Nach Angaben des Metropolitan Museum of Art spielten Mitglieder der ägyptischen Oberschicht Senet auf kunstvollen Spielbrettern, von denen heute noch Beispiele erhalten sind. Diejenigen, die weniger Mittel zur Verfügung hatten, begnügten sich mit Gittern, die auf Steinflächen, Tische oder den Boden geritzt wurden.

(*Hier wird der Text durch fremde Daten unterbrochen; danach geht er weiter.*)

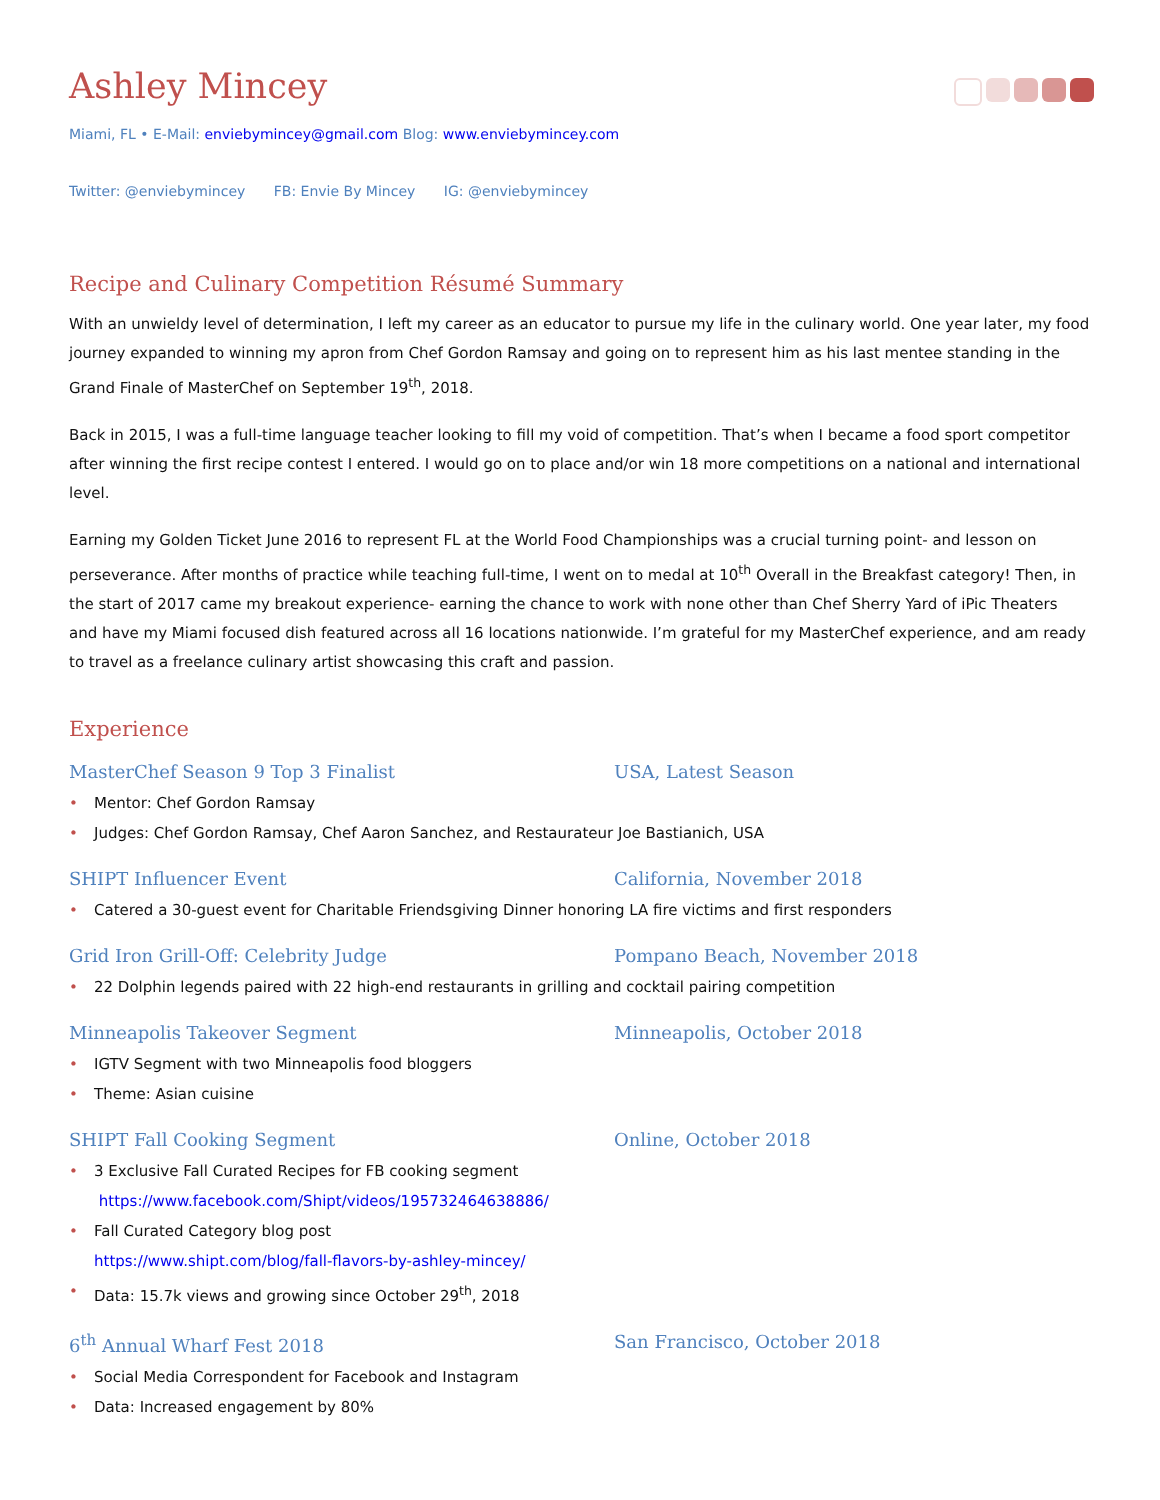Ashley Mincey
Miami, FL • E-Mail: enviebymincey@gmail.com Blog: www.enviebymincey.com
Twitter: @enviebymincey FB: Envie By Mincey IG: @enviebymincey
Recipe and Culinary Competition Résumé Summary
With an unwieldy level of determination, I left my career as an educator to pursue my life in the culinary world. One year later, my food journey expanded to winning my apron from Chef Gordon Ramsay and going on to represent him as his last mentee standing in the Grand Finale of MasterChef on September 19<sup>th</sup>, 2018.
Back in 2015, I was a full-time language teacher looking to fill my void of competition. That’s when I became a food sport competitor after winning the first recipe contest I entered. I would go on to place and/or win 18 more competitions on a national and international level.
Earning my Golden Ticket June 2016 to represent FL at the World Food Championships was a crucial turning point- and lesson on perseverance. After months of practice while teaching full-time, I went on to medal at 10<sup>th</sup> Overall in the Breakfast category! Then, in the start of 2017 came my breakout experience- earning the chance to work with none other than Chef Sherry Yard of iPic Theaters and have my Miami focused dish featured across all 16 locations nationwide. I’m grateful for my MasterChef experience, and am ready to travel as a freelance culinary artist showcasing this craft and passion.
Experience
MasterChef Season 9 Top 3 Finalist USA, Latest Season
Mentor: Chef Gordon Ramsay
Judges: Chef Gordon Ramsay, Chef Aaron Sanchez, and Restaurateur Joe Bastianich, USA
SHIPT Influencer Event California, November 2018
Catered a 30-guest event for Charitable Friendsgiving Dinner honoring LA fire victims and first responders
Grid Iron Grill-Off: Celebrity Judge Pompano Beach, November 2018
22 Dolphin legends paired with 22 high-end restaurants in grilling and cocktail pairing competition
Minneapolis Takeover Segment Minneapolis, October 2018
IGTV Segment with two Minneapolis food bloggers
Theme: Asian cuisine
SHIPT Fall Cooking Segment Online, October 2018
3 Exclusive Fall Curated Recipes for FB cooking segment
https://www.facebook.com/Shipt/videos/195732464638886/
Fall Curated Category blog post
https://www.shipt.com/blog/fall-flavors-by-ashley-mincey/
Data: 15.7k views and growing since October 29<sup>th</sup>, 2018
6<sup>th</sup> Annual Wharf Fest 2018 San Francisco, October 2018
Social Media Correspondent for Facebook and Instagram
Data: Increased engagement by 80%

Senet-Bretter waren lang und schlank und bestanden aus 30 Quadraten, die in drei parallelen Zehnerreihen angeordnet waren. Zwei Spieler erhielten die gleiche Anzahl von Spielsteinen, in der Regel zwischen fünf und sieben, und versuchten, alle ihre Figuren bis zum Ende des Brettes zu bringen. Anstatt zu würfeln, um die Anzahl der bewegten Felder zu bestimmen, warfen die Teilnehmer Wurfstöcke oder Knochen. Wie bei den meisten komplexen Strategiespielen hatten die Spieler die Möglichkeit, ihren Gegner zu behindern, indem sie ihn am Vorwärtskommen hinderten oder sogar auf dem Brett zurückschickten.

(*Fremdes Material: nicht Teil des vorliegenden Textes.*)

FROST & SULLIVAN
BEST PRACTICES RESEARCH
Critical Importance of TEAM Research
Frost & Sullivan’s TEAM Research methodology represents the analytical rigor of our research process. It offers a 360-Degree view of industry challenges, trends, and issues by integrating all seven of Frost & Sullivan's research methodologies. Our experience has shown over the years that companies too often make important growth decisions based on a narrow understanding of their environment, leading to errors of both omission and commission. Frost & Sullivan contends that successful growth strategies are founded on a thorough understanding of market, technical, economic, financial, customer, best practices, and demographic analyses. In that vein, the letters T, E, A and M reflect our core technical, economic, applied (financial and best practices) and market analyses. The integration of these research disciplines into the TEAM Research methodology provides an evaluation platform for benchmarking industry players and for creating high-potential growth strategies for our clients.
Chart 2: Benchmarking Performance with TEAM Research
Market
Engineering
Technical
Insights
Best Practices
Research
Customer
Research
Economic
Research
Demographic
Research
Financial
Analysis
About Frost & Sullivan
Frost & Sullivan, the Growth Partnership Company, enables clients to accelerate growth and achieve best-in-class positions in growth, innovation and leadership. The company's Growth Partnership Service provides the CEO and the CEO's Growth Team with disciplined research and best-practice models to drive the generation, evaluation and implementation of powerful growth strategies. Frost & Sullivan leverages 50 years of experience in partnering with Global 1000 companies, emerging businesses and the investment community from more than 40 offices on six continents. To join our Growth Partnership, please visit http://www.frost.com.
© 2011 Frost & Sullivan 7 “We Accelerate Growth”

Dieses Senet-Brett stammt aus der Zeit zwischen etwa 1390 und 1353 v. Chr. (Charles Edwin Wilbour Fund / Brooklyn Museum)

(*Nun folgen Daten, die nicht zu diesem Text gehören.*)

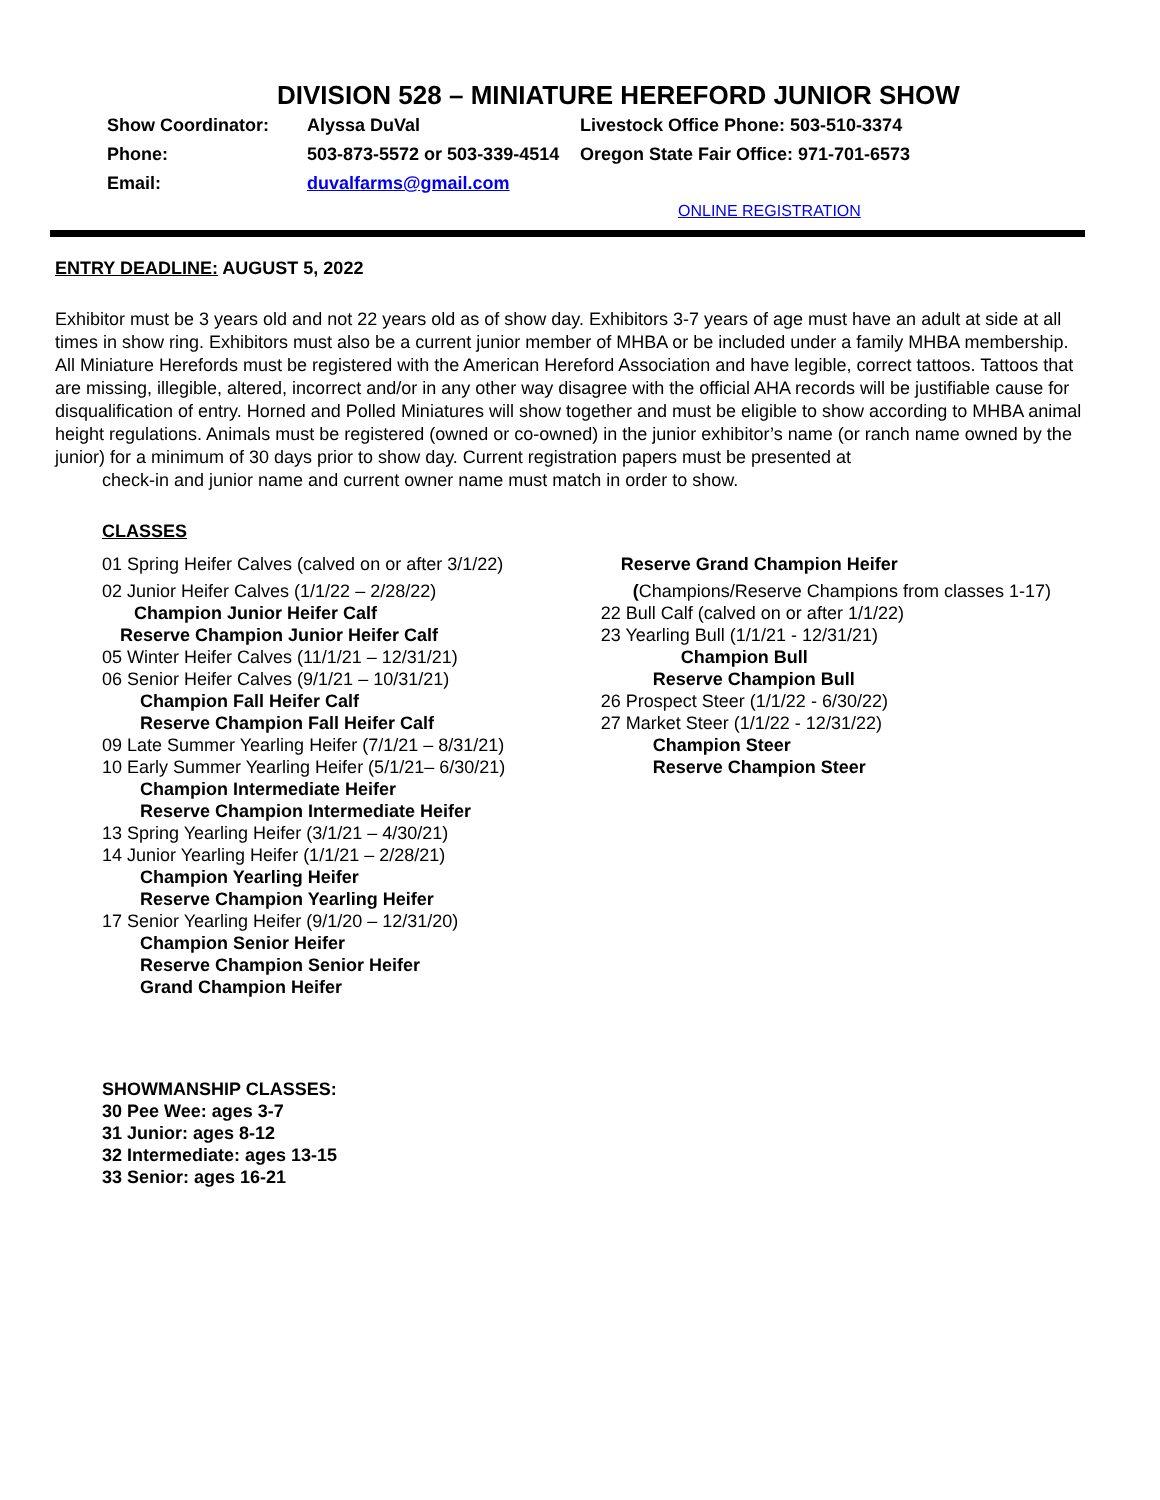DIVISION 528 – MINIATURE HEREFORD JUNIOR SHOW
Show Coordinator: Alyssa DuVal Livestock Office Phone: 503-510-3374
Phone: 503-873-5572 or 503-339-4514 Oregon State Fair Office: 971-701-6573
Email: duvalfarms@gmail.com
ONLINE REGISTRATION
ENTRY DEADLINE: AUGUST 5, 2022
Exhibitor must be 3 years old and not 22 years old as of show day. Exhibitors 3-7 years of age must have an adult at side at all times in show ring. Exhibitors must also be a current junior member of MHBA or be included under a family MHBA membership. All Miniature Herefords must be registered with the American Hereford Association and have legible, correct tattoos. Tattoos that are missing, illegible, altered, incorrect and/or in any other way disagree with the official AHA records will be justifiable cause for disqualification of entry. Horned and Polled Miniatures will show together and must be eligible to show according to MHBA animal height regulations. Animals must be registered (owned or co-owned) in the junior exhibitor’s name (or ranch name owned by the junior) for a minimum of 30 days prior to show day. Current registration papers must be presented at
check-in and junior name and current owner name must match in order to show.
CLASSES
01 Spring Heifer Calves (calved on or after 3/1/22)
02 Junior Heifer Calves (1/1/22 – 2/28/22)
Champion Junior Heifer Calf
Reserve Champion Junior Heifer Calf
05 Winter Heifer Calves (11/1/21 – 12/31/21)
06 Senior Heifer Calves (9/1/21 – 10/31/21)
Champion Fall Heifer Calf
Reserve Champion Fall Heifer Calf
09 Late Summer Yearling Heifer (7/1/21 – 8/31/21)
10 Early Summer Yearling Heifer (5/1/21– 6/30/21)
Champion Intermediate Heifer
Reserve Champion Intermediate Heifer
13 Spring Yearling Heifer (3/1/21 – 4/30/21)
14 Junior Yearling Heifer (1/1/21 – 2/28/21)
Champion Yearling Heifer
Reserve Champion Yearling Heifer
17 Senior Yearling Heifer (9/1/20 – 12/31/20)
Champion Senior Heifer
Reserve Champion Senior Heifer
Grand Champion Heifer
SHOWMANSHIP CLASSES:
30 Pee Wee: ages 3-7
31 Junior: ages 8-12
32 Intermediate: ages 13-15
33 Senior: ages 16-21
Reserve Grand Champion Heifer
(Champions/Reserve Champions from classes 1-17)
22 Bull Calf (calved on or after 1/1/22)
23 Yearling Bull (1/1/21 - 12/31/21)
Champion Bull
Reserve Champion Bull
26 Prospect Steer (1/1/22 - 6/30/22)
27 Market Steer (1/1/22 - 12/31/22)
Champion Steer
Reserve Champion Steer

Ursprünglich ein „Zeitvertreib ohne religiöse Bedeutung“, schreibt der Ägyptologe Peter A. Piccione in der Fachzeitschrift Archaeology, entwickelte sich Senet zu einer „Simulation der Unterwelt, deren Felder wichtige Gottheiten und Ereignisse im Jenseits darstellen“

Frühere Spielbretter hatten völlig leere Spielfelder, aber in den meisten späteren Versionen sind die letzten fünf Felder mit Hieroglyphen versehen, die besondere Spielbedingungen bezeichnen. Spielsteine, die zum Beispiel im „Wasser des Chaos“ auf Feld 27 landeten, wurden bis zum Feld 15 zurückgeschickt – oder ganz vom Spielbrett entfernt.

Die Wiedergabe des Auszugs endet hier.